PASSAGE TO READ |

-- start --

JSON.stringify </script>

# Michał Wadas (3 years ago)

Idea: require implementations to stringify "</script>" as "<\uxxxxscript>".

Benefits: remove XSS vulnerability when injecting JSON as content of <script> tag (quite common antipattern).

Backward compatible: yes, unless binary equality is required and this string is used.

# Mike Samuel (3 years ago)

I think defining an easy way to produce embeddable JSON is a great idea, but it's not quite that simple.

OWASP/json-sanitizer#output captures some requirements that I came up with for embedding JSON in HTML:

""" The output is well-formed JSON as defined by RFC 4627. The output satisfies these additional properties:

  • The output will not contain the substring (case-insensitively) "</script" so can be embedded inside an HTML script element without further encoding.
  • The output will not contain the substring "]]>" so can be embedded

inside an XML CDATA section without further encoding.

  • The output is a valid Javascript expression, so can be parsed by Javascript's eval builtin (after being wrapped in parentheses) or by JSON.parse. Specifically, the output will not contain any string literals with embedded JS newlines (U+2028 Paragraph separator or U+2029 Line separator).
  • The output contains only valid Unicode scalar values (no isolated UTF-16 surrogates) that are allowed in XML unescaped. """

These apply equally well to RFC 7159 IIUC. The latter few constraints are required to allow embedding of JSON in HTML in a foreign content context ( www.w3.org/TR/html5/syntax.html#cdata-sections ).

Those rules are sufficient to allow embedding in HTML without breaking token boundaries in the embedding language.

To preserve semantics when embedding in HTML you also need to escape '&'. To prevent exfiltration via external entities in SVG & other XML variants, you should probably also escape '%'.

# Alexander Jones (3 years ago)

That's awful. As you say, it's an antipattern, no further effort should be spent on this. JSON produced by JavaScript has far more general uses than slapping directly into a script tag unencoded, so no-one else should have to see this. Also, there are many other producers of JSON than JavaScript.

Instead, use XHTML and CDATA (which has a straightforward encoding mechanism that doesn't ruin the parseability of the code or affect it in any way) if you really want to pull stunts like this.

Alex

# Michał Wadas (3 years ago)

Actually CDATA suffer the same issue - for string "]]>". Mike Samuel has a

very strong point here.

And by saying "it's antipattern, don't do this" we will not make old vulnerable code go away. And we have a very good way to stop people from shooting their own feet - for free.

On 28 Sep 2016 8:31 p.m., "Alexander Jones" <alex at weej.com> wrote:

That's awful. As you say, it's an antipattern, no further effort should be spent on this. JSON produced by JavaScript has far more general uses than slapping directly into a script tag unencoded, so no-one else should have to see this. Also, there are many other producers of JSON than JavaScript.

Instead, use XHTML and CDATA (which has a straightforward encoding mechanism that doesn't ruin the parseability of the code or affect it in any way) if you really want to pull stunts like this.

Alex

# Alexander Jones (3 years ago)

-- end --

SOURCE DATA |
-- start --

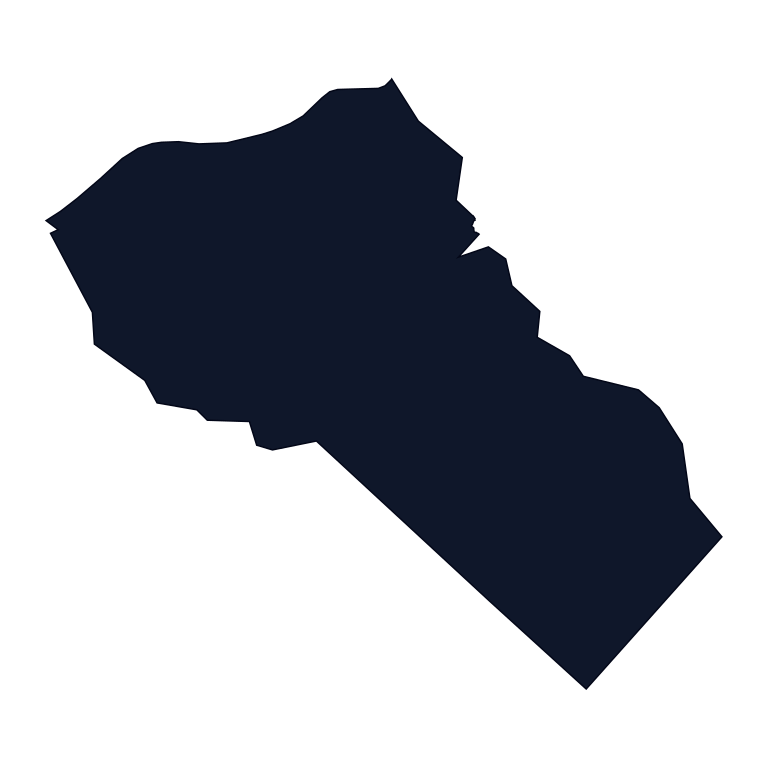 Gloucester, New Jersey, United States of America
{"feature_id": "52423323B68296244508740", "entity_name": "Gloucester", "entity_type": "district", "adm_level": 2, "iso_a3": "USA", "parent_name": "United States of America", "parent_adm1": "New Jersey", "projection": "mercator", "projection_center": [-75.155, 39.702], "detail": "fine", "context": "isolated", "style": "filled", "palette": "ink", "viewbox_px": 768, "rotation_deg": 0, "n_neighbors": 0, "source": "geoboundaries", "source_scale": "gbopen_adm2", "svg_char_len": 1123}
<svg xmlns="http://www.w3.org/2000/svg" viewBox="0 0 768 768"><path d="M302.7,116.2L289.9,123.8L272.3,131.1L261.8,134.4L226.9,142.9L199.0,143.9L178.5,141.7L167.4,142.1L161.5,142.3L152.4,143.6L138.2,148.4L122.3,158.5L100.4,178.6L76.9,198.7L60.3,211.5L46.1,220.6L58.2,229.7L50.5,233.3L92.4,312.3L94.4,344.1L144.8,380.4L157.1,402.9L196.8,409.8L207.3,420.2L249.4,421.5L256.7,445.2L272.5,449.9L316.4,441.0L489.9,601.4L586.2,689.0L678.4,585.6L721.9,536.8L689.9,498.4L682.2,443.9L659.2,407.7L638.5,389.9L583.3,376.3L569.6,355.8L537.2,337.3L539.8,311.4L511.9,285.7L505.7,259.0L488.4,246.9L458.3,257.2L479.1,234.2L478.7,233.8L477.7,233.2L476.7,232.8L476.0,232.3L475.7,232.5L474.3,232.1L474.1,231.7L473.7,229.0L473.8,228.6L473.6,227.8L471.6,226.3L471.6,225.5L472.3,224.7L473.0,222.8L473.4,221.5L474.3,220.4L474.9,220.2L474.7,219.9L475.1,218.8L474.7,218.5L474.3,217.3L473.1,216.2L473.0,215.7L472.5,215.7L456.1,200.2L462.3,157.5L418.3,121.1L391.7,79.0L391.5,79.4L388.7,82.3L385.1,85.8L384.9,85.9L378.3,88.4L348.3,89.2L337.7,89.5L329.8,91.7L322.2,97.7L303.2,115.9L302.7,116.2Z" fill="#0f172a" stroke="#020617" stroke-width="1.5"/></svg>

-- end --

EXERCISE SET |
[1] Answer these questions using the thread on JSON.stringify and "</script>":
(a) Which character does Mike Samuel say must be escaped to preserve semantics when embedding in HTML?
(b) Which substring does the output leave out so that it can be embedded inside an XML CDATA section?
(c) What does Alexander Jones suggest using instead?
[2] Transcribe the part of the thread on JSON.stringify and "</script>" starting with "inside an XML" and going on through "U+2029 Line separator).".

ANSWERS TO THE TASKS |
[1]
(a) The character '&'.
(b) The substring "]]>".
(c) XHTML and CDATA.

[2]
inside an XML CDATA section without further encoding.

  • The output is a valid Javascript expression, so can be parsed by Javascript's eval builtin (after being wrapped in parentheses) or by JSON.parse. Specifically, the output will not contain any string literals with embedded JS newlines (U+2028 Paragraph separator or U+2029 Line separator).